The concept of teshuvah or repentance in the Jewish tradition applies here. Mr. Langley has “turned” (the literal meaning of the Hebrew word, teshuvah), and if he were in this situation again, he would most likely not behave in a similar fashion. Maybe the ending of the program is a happy one?

Yet part of me bristles when watching this dated episode. Here is yet another example (fictional though it may be) of an esteemed person in a position of power using his social rank to cheat and manipulate according to his own rules. He doesn’t suffer any consequences for his dishonesty because decent individuals who understand the moral truth in this situation do not want to harm him, those closest to him, and, yes, even themselves.

If this situation took place on a modern TV show, I wonder what would have transpired? Would Wally have told Beaver to confide in his parents or a trusted teacher to get more experienced help sorting out his options? Would Beaver tell the head of the country club or even the golf rival what really occurred? What if Beaver had been fired from his job for turning in the cheater? What if Mr. Langley accused Beaver of lying and did not try to repair the damage he caused, or if Mr. Langley was a serial bettor and cheating was his best move? The ending to the show would have been different and not ended quite so sweetly.

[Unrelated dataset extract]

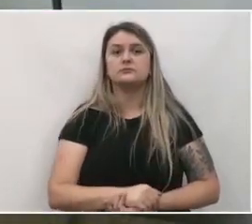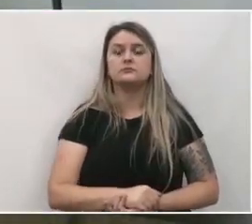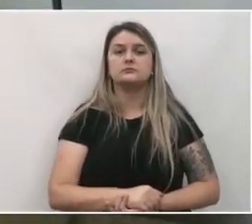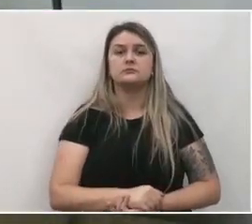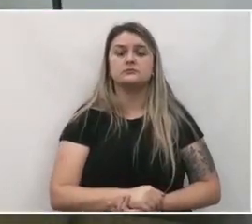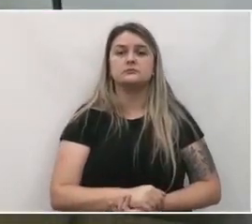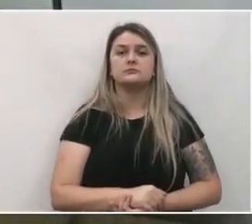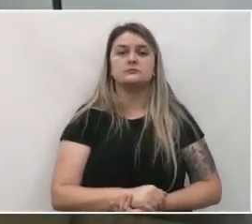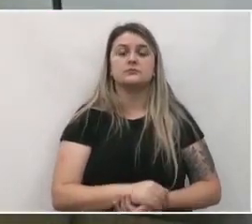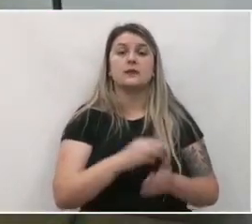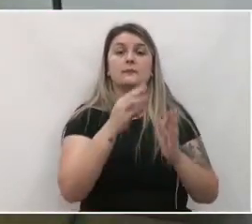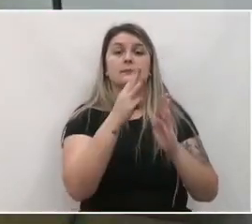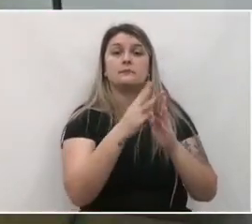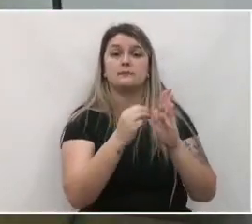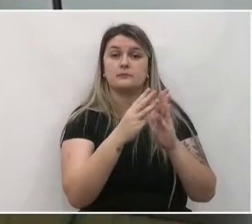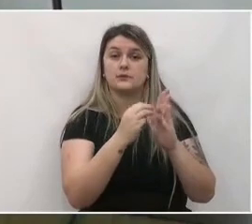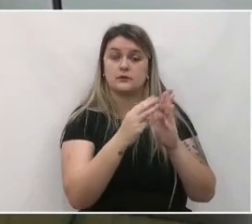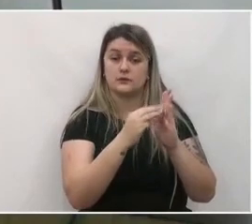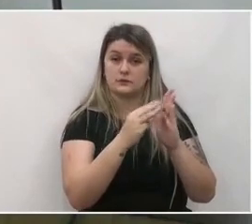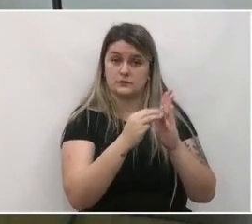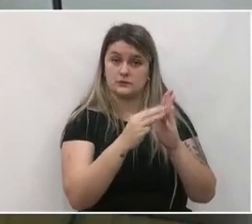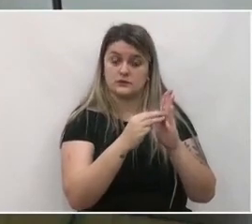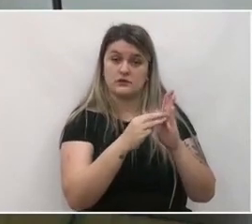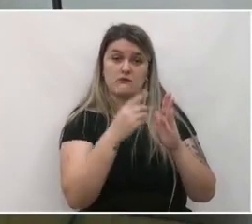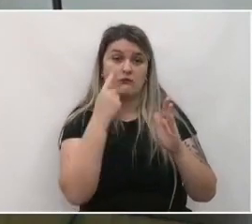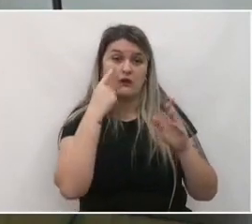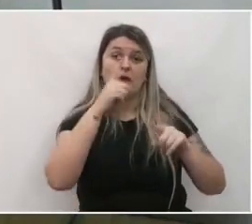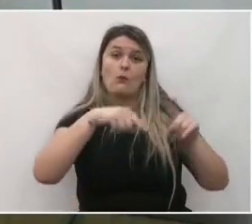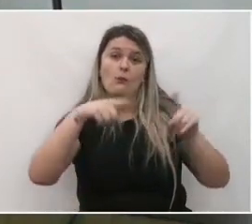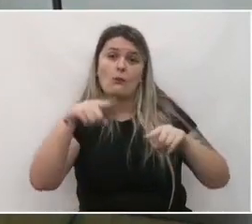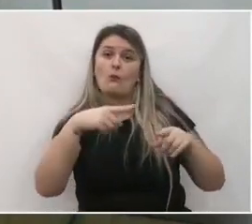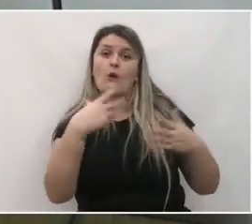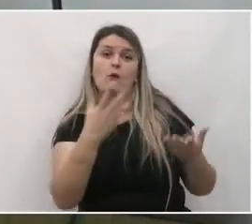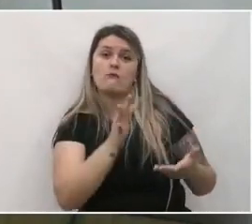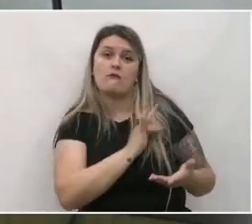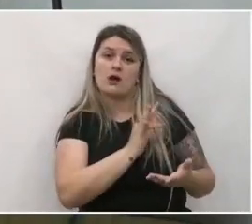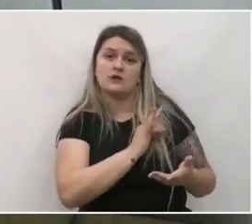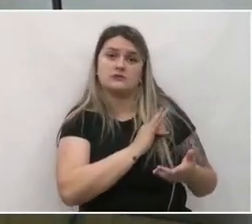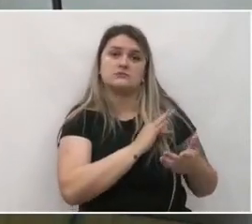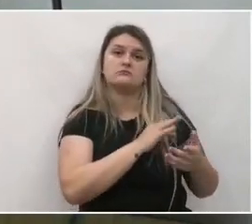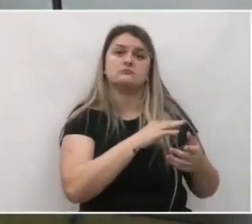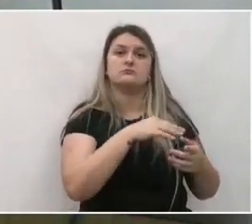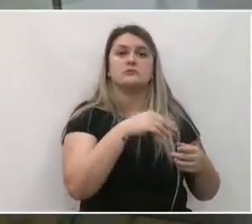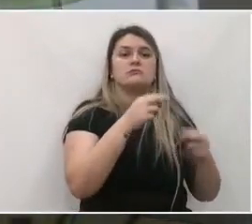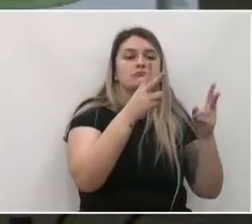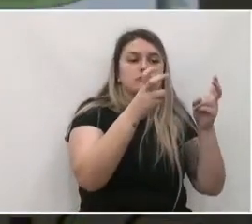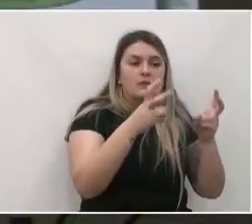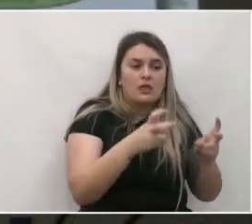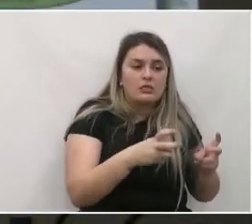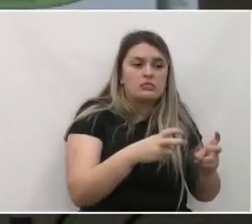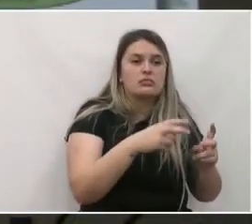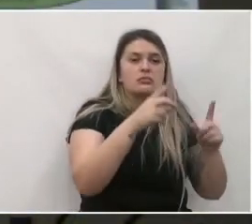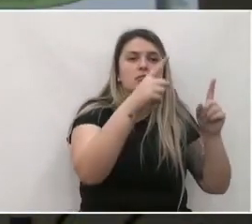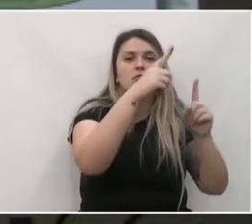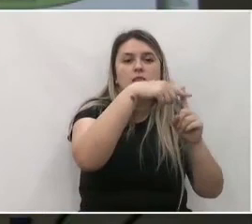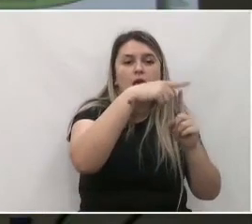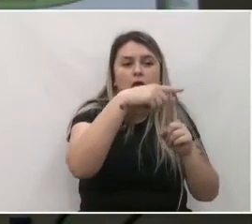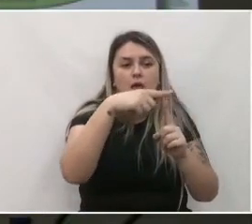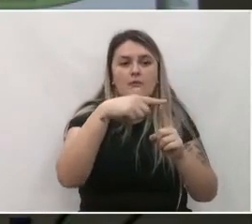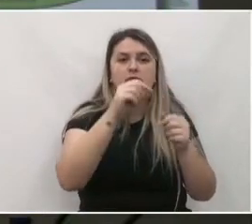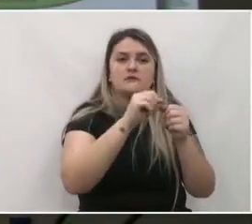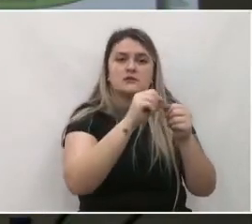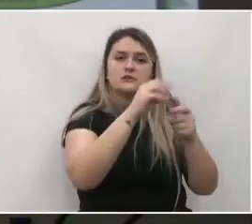então a metodologia ela depende e varia com cada fase análise temática tem uma metodologia que é focada no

Gilbert’s wry comment, however, reminds us even half a century later that not all adults can be trusted, and that the world young people are inheriting can be morally foggy.

I asked my son what he would’ve done in Beaver’s situation.

“I really don’t know, Mom,” he answered me candidly. My avid little leaguer loves sports and detests cheaters. I don’t know if I would recommend that he copy Beaver and confront a grown man without another adult to back him up.

“You can always talk to me about this kind of tricky stuff,” I told him as I unloaded the dishwasher. “Life isn’t always so black and white,” I lectured. “Kids shouldn’t cheat, and neither should grownups.”

“I know, Mom,” he said through a giant bite of cereal, his mouth covered in milk. I turned off the TV and sat down with him. I wasn’t wearing pearls or high heels, but for just a minute, our kitchen felt a little bit like the set of “Leave It to Beaver.”